Demikian pula dijelaskan didalam ayat diatas bahwa bagaiman
silih bergantinya siang dan malam. Bagaiman pada pagi hari matahari
mulai memancarkan sinarnya yang keemasan, dan pasa sore hari
matahari itu akan tenggelam dengan sendirinya. Akankah kita
memungkiri semua kebenaran yang diperlihatkan oleh Alllah kepada
setiap mahluknya? Siapakah yang mampu memutar dunia ini sehingga
terjadinya pergantian singa dan malam?
Lagi-lagi kita disuruh mempergunakan akal kita untuk memikirkan
semua itu. Hanya Allahlah yang mampu mengatur semua itu, hanya
Allahlah yang mempunyai kekuasaan mengatur sulih bergantinya siang
dan malam.
Didalam akhir ayat diatas diterangakan yang artinya.....”Ya
Tuhan kami, tidaklah Engkau menciptkan ini dengan sia-sia”. Dari
ayat diatas sudah jelas sekali bahwa apapun yang Allah ciptakan
tidak ada yang sia-sia. Manusia diperintahkan oleh Allah untuk
mempergunakan akal mereka untuk memikirkan setiap apa yang terjadi
di alam ini. Jikalau manusia telah menggungakan akal mereka, maka
semua yang diciptakan Allah tidak ada yang sia-sia. Karena Allah
Maha Tahu atas segala sesuatu.
5. Fungsi akal sebagai sarana kebebasan berfikir.
Islam sangat mengharagai kebebasan berfikir, karena suatu
peradaban tidak akan pernah bangun tanpa kebebasan ini. Pemikiran
bebas dapat membuka pintu pengetahuan sehingga karenanya bangsa-
bangsa dan peradabannya tumbuh berkembang.

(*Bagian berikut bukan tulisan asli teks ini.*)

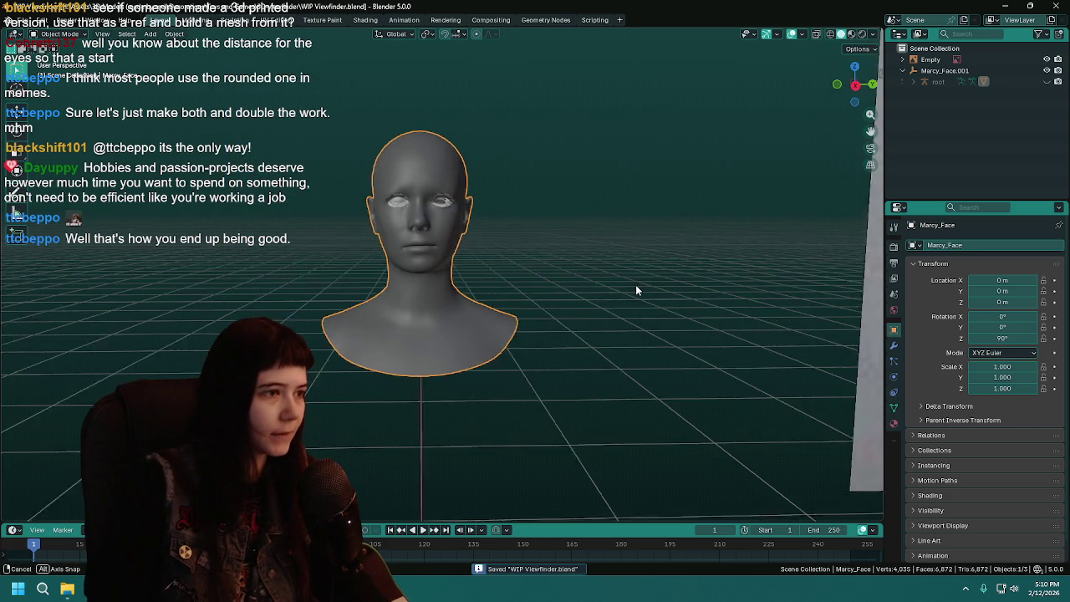
{"action": "scroll", "coordinate": [535, 268], "scroll_direction": "up", "scroll_amount": 2}
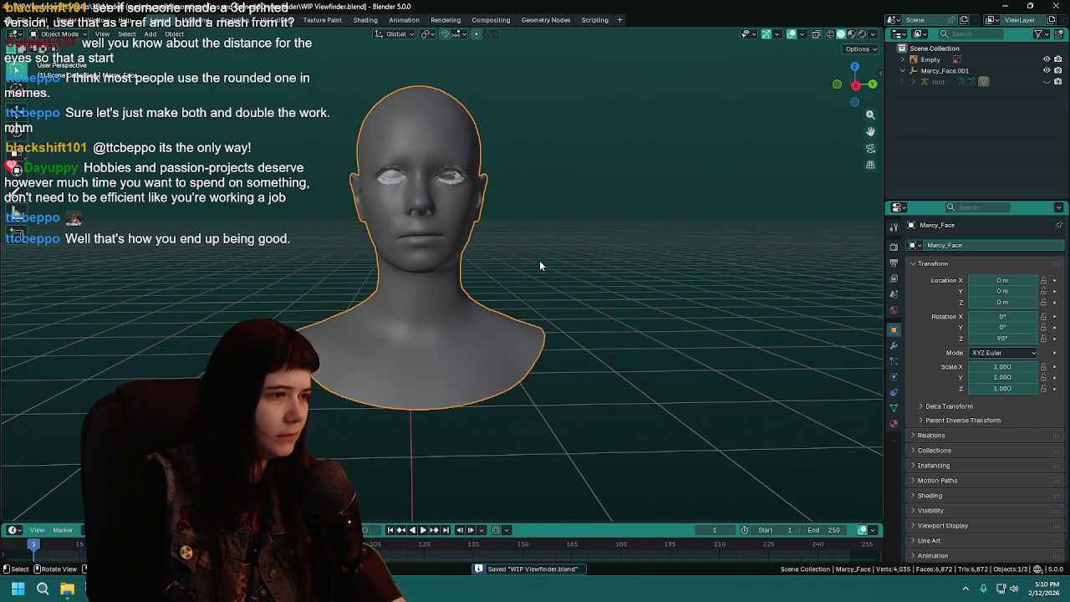
Scale down the View-Master reference image and move it beside the head
{"action": "scroll", "coordinate": [539, 266], "scroll_direction": "down", "scroll_amount": 5}
{"action": "scroll", "coordinate": [539, 266], "scroll_direction": "up", "scroll_amount": 2}
{"action": "scroll", "coordinate": [539, 266], "scroll_direction": "down", "scroll_amount": 2}
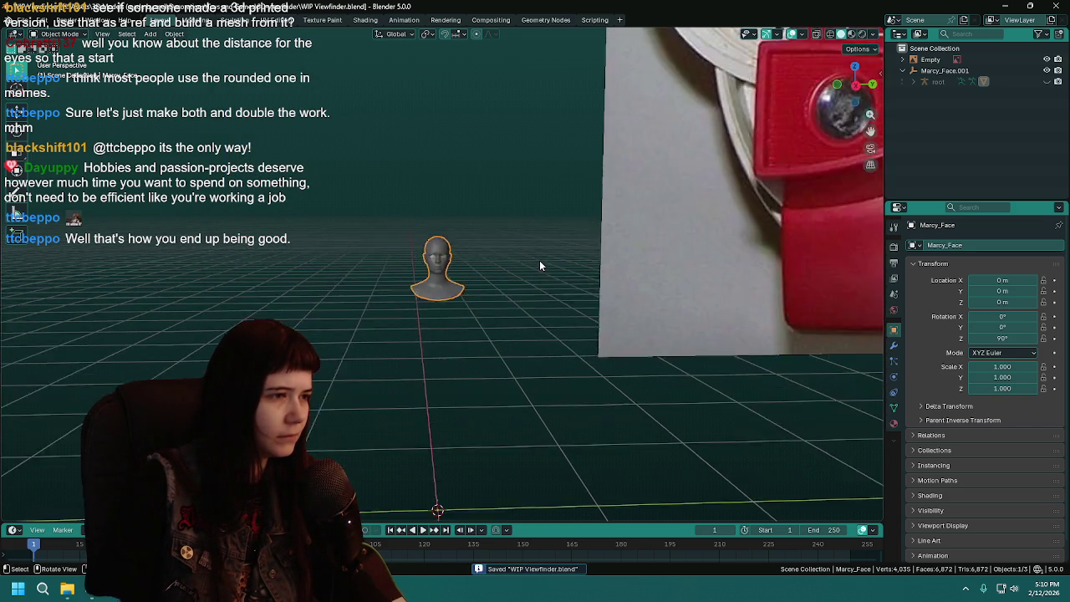
{"action": "scroll", "coordinate": [539, 266], "scroll_direction": "down", "scroll_amount": 2}
{"action": "left_click", "coordinate": [848, 300]}
{"action": "key", "text": "s"}
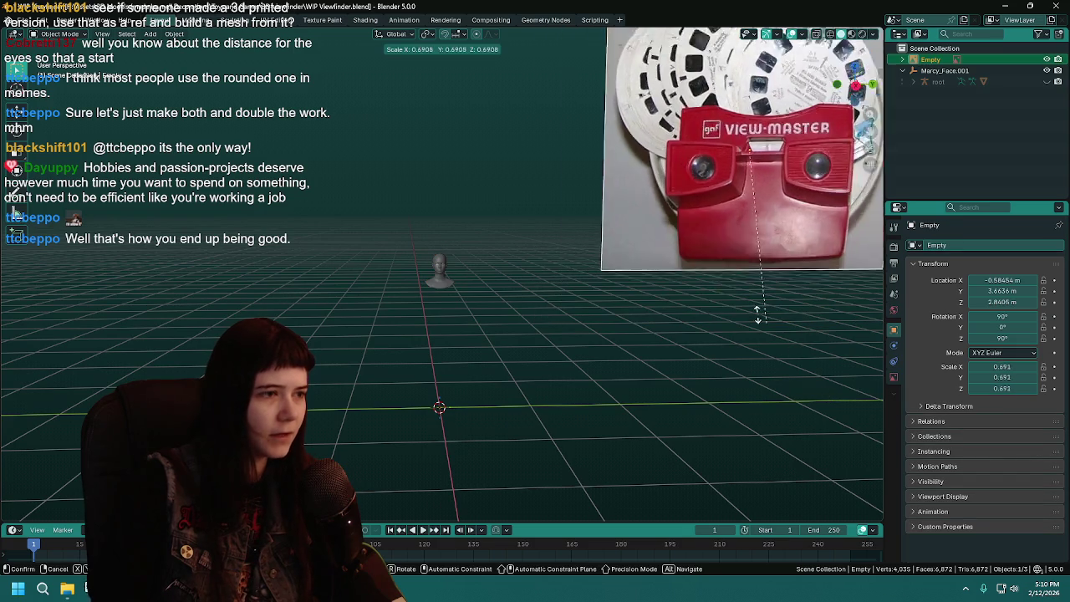
{"action": "left_click", "coordinate": [804, 149]}
{"action": "key", "text": "g"}
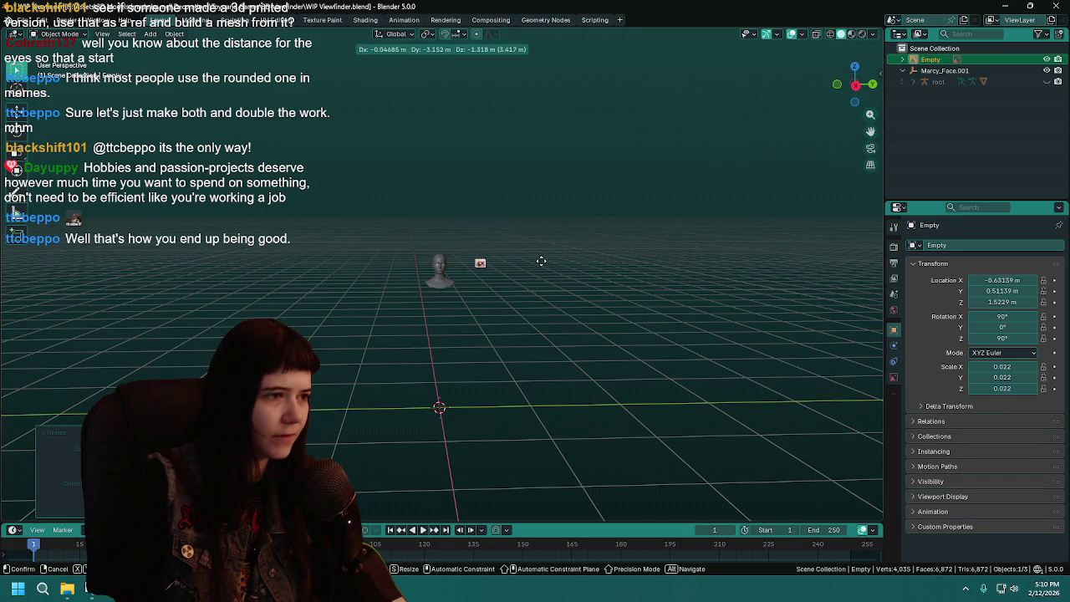
{"action": "left_click", "coordinate": [541, 261]}
Fine-tune the reference image to scale 0.090 and raise it level with the face
{"action": "key", "text": "KP_Decimal"}
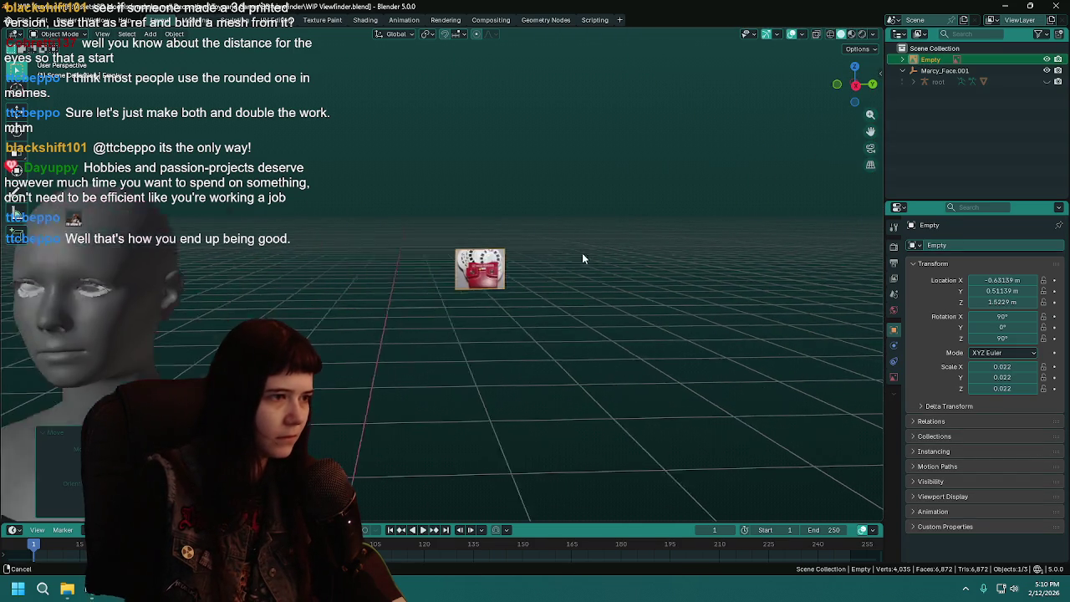
{"action": "key", "text": "s"}
{"action": "left_click", "coordinate": [26, 341]}
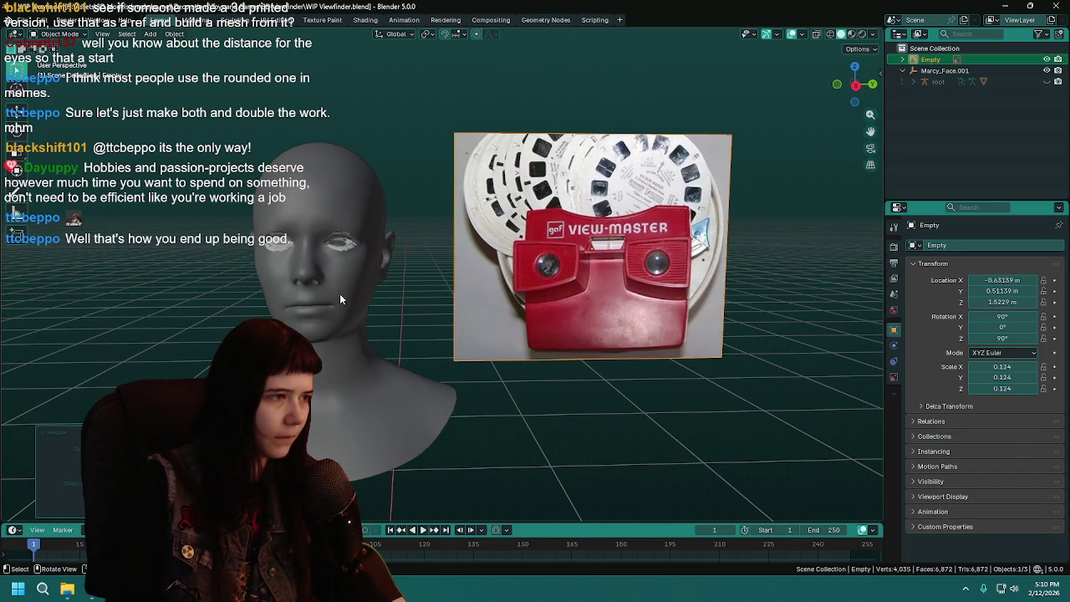
{"action": "middle_click_drag", "start_coordinate": [339, 298], "coordinate": [638, 358]}
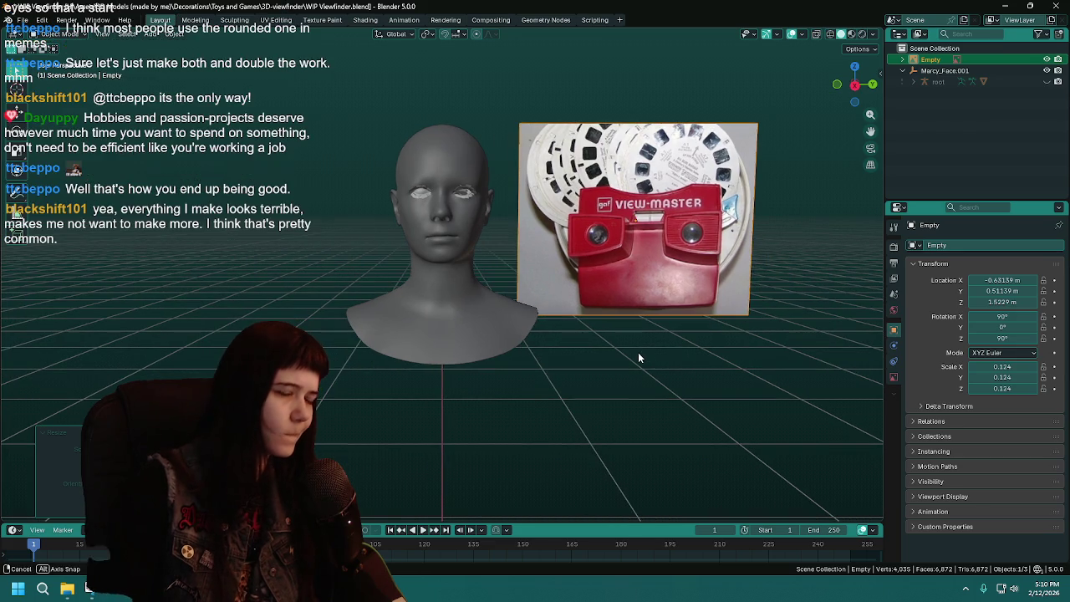
{"action": "key", "text": "s"}
{"action": "left_click", "coordinate": [660, 326]}
{"action": "key", "text": "g"}
{"action": "left_click", "coordinate": [648, 298]}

Pemikitan adalah buah akal. Akal salah satu nikmat Tuhan yang
dianugrahkan kepada manusia. Islam menganggap akal sebagai salah
satu unsur keberadaannya dan suatu energi hidup didalam bangunannya
yang tinggi. Karena itu islam selalu mengontrolnya dan memberinya
batas-batas tertentu yang harus dilalui gerakannya, dan tidak boleh
melangkah lebih jauh melalui batas-batas itu, agar tidak terjadi
kerusakan dan kemudaratan di dalam kehidupan ini. Akal harus
bergerak di bawah sinar roh islam yang datang untuk menyelamatkan
manusia seluruhnya dari mara bahaya dan kerusakan.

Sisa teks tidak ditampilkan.